(Collected data)
******
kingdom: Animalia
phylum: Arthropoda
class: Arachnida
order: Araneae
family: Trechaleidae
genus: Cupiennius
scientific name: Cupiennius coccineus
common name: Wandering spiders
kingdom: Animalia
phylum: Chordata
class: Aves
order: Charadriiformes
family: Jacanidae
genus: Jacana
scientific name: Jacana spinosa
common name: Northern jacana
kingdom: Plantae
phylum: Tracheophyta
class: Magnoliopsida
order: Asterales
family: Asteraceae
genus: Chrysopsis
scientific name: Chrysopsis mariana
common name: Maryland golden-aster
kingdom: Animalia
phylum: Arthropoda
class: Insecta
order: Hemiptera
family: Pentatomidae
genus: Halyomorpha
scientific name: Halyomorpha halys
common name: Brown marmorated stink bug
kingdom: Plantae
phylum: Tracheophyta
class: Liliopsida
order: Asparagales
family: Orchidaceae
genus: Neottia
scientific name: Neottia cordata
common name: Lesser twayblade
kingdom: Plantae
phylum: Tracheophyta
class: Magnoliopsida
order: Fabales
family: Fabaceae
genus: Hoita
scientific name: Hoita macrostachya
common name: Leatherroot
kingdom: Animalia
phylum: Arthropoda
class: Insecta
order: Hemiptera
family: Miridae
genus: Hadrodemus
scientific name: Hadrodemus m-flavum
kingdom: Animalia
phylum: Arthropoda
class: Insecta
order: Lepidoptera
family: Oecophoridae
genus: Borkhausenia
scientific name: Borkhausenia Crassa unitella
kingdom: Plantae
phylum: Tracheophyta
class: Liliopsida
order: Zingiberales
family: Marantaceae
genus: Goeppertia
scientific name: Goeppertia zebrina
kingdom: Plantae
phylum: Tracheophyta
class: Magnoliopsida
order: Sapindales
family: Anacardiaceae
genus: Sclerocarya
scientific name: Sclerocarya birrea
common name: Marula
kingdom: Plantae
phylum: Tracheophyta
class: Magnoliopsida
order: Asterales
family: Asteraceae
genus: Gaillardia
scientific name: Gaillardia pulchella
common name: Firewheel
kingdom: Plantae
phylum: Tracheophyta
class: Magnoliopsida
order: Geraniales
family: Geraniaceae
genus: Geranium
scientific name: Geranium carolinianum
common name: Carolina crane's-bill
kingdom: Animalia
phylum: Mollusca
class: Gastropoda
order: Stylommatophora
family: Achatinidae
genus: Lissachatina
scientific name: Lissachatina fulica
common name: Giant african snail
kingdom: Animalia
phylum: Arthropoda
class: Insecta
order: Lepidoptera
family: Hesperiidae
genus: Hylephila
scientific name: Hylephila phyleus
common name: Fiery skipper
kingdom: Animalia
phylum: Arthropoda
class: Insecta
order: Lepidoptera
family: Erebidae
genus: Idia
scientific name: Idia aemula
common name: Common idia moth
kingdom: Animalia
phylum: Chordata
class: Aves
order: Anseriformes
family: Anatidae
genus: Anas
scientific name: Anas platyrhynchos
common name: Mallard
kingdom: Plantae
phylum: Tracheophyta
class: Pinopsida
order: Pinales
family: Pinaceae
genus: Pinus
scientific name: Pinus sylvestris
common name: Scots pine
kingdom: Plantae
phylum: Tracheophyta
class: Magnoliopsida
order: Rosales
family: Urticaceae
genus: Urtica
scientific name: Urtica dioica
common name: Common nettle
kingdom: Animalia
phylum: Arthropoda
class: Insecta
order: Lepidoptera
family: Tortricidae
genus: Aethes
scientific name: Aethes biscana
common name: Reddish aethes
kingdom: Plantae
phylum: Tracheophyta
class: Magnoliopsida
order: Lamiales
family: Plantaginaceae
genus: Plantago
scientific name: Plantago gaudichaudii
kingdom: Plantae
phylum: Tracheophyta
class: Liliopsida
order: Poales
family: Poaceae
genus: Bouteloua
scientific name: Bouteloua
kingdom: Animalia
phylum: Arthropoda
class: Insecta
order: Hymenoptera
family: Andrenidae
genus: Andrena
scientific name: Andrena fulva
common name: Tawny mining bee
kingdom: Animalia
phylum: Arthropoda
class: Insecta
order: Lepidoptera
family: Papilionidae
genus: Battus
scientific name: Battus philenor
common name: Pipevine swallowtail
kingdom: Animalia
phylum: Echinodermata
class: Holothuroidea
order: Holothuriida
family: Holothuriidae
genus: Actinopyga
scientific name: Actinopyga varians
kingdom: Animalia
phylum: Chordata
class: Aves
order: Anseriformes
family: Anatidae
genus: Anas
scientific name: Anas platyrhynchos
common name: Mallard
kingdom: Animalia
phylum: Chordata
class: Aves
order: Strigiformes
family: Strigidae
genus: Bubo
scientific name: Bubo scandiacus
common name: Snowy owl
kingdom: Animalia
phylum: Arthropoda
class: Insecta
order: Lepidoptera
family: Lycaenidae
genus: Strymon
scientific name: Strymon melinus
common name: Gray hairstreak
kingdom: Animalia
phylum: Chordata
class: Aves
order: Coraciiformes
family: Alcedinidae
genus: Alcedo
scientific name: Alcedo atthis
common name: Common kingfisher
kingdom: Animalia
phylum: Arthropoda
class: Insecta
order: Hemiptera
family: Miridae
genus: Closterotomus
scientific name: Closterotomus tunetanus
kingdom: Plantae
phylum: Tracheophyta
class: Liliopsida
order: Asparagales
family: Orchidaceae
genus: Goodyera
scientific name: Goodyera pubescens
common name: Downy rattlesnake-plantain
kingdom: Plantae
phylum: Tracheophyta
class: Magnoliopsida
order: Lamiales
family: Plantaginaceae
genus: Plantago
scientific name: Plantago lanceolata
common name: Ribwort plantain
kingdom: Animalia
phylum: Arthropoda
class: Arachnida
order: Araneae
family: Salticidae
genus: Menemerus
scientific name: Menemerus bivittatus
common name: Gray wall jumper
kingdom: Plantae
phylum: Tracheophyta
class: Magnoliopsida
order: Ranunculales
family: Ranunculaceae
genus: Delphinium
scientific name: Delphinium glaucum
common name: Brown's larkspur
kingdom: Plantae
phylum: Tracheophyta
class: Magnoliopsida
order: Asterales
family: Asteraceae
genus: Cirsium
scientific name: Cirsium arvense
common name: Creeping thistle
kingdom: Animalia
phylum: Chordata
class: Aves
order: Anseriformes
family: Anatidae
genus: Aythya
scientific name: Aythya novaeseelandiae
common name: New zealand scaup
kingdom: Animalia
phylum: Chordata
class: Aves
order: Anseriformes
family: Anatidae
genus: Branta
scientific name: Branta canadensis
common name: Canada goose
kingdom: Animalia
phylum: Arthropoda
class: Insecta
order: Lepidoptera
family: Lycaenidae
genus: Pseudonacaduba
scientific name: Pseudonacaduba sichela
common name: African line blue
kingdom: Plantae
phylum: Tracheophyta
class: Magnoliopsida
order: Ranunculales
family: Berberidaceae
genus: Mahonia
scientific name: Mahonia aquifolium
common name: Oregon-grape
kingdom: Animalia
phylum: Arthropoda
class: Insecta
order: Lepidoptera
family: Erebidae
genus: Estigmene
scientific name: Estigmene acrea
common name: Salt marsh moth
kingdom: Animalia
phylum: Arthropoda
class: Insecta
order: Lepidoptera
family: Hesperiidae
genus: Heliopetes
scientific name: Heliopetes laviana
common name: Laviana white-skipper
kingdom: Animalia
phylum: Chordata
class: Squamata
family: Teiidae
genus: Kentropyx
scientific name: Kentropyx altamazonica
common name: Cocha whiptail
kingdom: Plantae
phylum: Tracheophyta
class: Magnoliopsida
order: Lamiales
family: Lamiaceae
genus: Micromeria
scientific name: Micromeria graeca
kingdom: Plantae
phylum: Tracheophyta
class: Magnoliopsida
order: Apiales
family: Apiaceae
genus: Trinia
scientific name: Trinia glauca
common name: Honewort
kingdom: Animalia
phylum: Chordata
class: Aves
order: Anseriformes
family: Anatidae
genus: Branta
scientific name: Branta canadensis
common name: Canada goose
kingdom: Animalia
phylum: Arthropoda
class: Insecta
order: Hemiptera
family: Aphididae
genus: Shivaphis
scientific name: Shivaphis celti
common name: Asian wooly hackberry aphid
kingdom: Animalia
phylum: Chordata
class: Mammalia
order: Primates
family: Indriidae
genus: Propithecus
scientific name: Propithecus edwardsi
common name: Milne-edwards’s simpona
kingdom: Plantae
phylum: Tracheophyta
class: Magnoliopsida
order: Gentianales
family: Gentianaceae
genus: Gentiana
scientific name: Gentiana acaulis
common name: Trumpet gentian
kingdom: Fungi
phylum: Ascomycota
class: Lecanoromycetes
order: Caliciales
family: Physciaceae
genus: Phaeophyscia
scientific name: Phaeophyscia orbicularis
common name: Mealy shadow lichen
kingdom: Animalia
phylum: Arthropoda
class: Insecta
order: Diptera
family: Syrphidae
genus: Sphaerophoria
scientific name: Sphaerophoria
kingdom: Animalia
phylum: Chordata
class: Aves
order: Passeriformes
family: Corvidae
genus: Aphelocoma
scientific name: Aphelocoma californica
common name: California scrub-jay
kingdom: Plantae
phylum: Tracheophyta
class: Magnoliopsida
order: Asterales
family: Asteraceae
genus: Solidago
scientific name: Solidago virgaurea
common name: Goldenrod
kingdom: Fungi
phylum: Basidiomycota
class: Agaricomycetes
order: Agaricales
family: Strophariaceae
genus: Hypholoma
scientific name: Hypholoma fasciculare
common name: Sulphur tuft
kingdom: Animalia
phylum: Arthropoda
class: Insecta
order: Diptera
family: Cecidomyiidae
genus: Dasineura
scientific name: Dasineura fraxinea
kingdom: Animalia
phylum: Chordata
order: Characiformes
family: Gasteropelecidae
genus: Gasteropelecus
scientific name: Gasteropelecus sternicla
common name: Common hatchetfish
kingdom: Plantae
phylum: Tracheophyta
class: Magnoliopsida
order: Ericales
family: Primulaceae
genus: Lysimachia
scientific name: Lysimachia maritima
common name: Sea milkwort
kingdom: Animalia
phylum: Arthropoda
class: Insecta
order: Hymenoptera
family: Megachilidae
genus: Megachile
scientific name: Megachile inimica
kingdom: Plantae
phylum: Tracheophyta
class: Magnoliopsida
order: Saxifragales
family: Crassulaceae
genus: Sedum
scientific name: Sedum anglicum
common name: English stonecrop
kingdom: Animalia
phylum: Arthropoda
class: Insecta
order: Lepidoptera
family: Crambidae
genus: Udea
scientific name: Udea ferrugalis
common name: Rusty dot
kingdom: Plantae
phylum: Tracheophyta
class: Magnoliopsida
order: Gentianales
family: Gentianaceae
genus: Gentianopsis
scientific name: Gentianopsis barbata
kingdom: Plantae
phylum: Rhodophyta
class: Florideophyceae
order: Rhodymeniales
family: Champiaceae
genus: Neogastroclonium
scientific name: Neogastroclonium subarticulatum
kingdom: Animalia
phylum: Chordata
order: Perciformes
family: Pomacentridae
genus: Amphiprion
******
* _TASK DETAILS_
Transcribe the lines in the items above, word for word, from the line containing "common name: Scots pine" down through the line containing "genus: Bouteloua", including both of those lines.

* _WRITTEN REPLY_
common name: Scots pine
kingdom: Plantae
phylum: Tracheophyta
class: Magnoliopsida
order: Rosales
family: Urticaceae
genus: Urtica
scientific name: Urtica dioica
common name: Common nettle
kingdom: Animalia
phylum: Arthropoda
class: Insecta
order: Lepidoptera
family: Tortricidae
genus: Aethes
scientific name: Aethes biscana
common name: Reddish aethes
kingdom: Plantae
phylum: Tracheophyta
class: Magnoliopsida
order: Lamiales
family: Plantaginaceae
genus: Plantago
scientific name: Plantago gaudichaudii
kingdom: Plantae
phylum: Tracheophyta
class: Liliopsida
order: Poales
family: Poaceae
genus: Bouteloua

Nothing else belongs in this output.